Here is a quote from the Physics of Woodwinds in Sci. Am 1960 - Arthur Benade:
“… not only do the side holes cut off the bore at a convenient spot for getting a scale; they also play a large role in setting the tone quality of the sound within the instrument. And when they are open, they influence the way in which this sound is ultimately radiated into the air for the listener to hear.

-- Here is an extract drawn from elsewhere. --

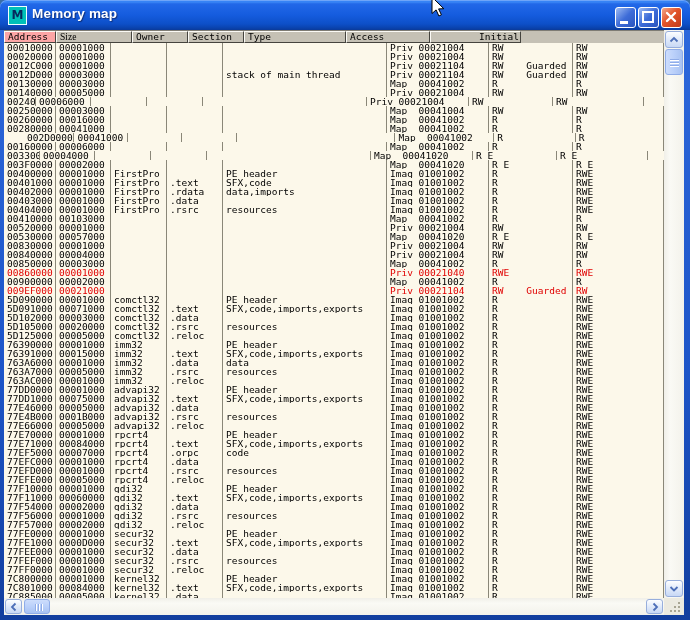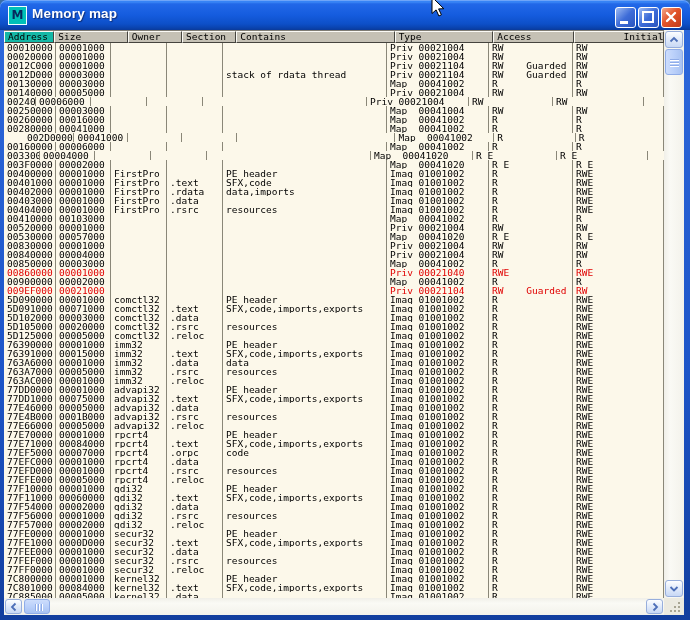"Address" .hcell.active { background: #14b8a6 -> #fca5a5 }
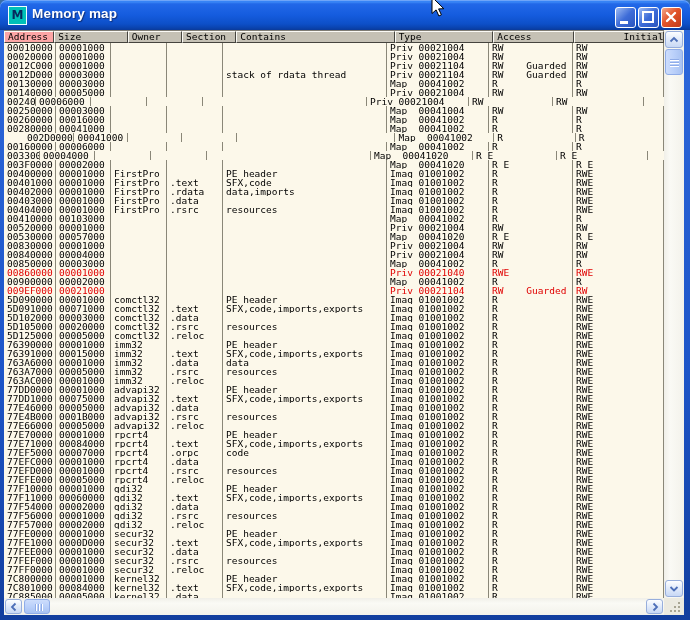"Size" div.hcell { font-family: none -> Liberation Serif, serif }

A length of plastic tubing played with a clarinet mouthpiece gives a dull, plumbing kind of sound that few people can identify. When this same pipe is provided with a row of closed side-holes followed below by four or five open ones, the tone changes strikingly into the woody voice of a clarinet”
Benade elaborates (extensively) on this in Journal of the Acoustical society of America (1960) in an article titled “On the Mathematical Theory of Woodwind finger Holes”.
There’s also a fair bit on this in Fundamentals.
In a somewhat related article in the same journal the year before, “On Woodwind Instrument Bores”, Benade makes this interesting assertion: “On theoretical grounds at least, it would appear that an instrument less sensitive to wall material could hardly be found.” Benade is refering to woodwinds.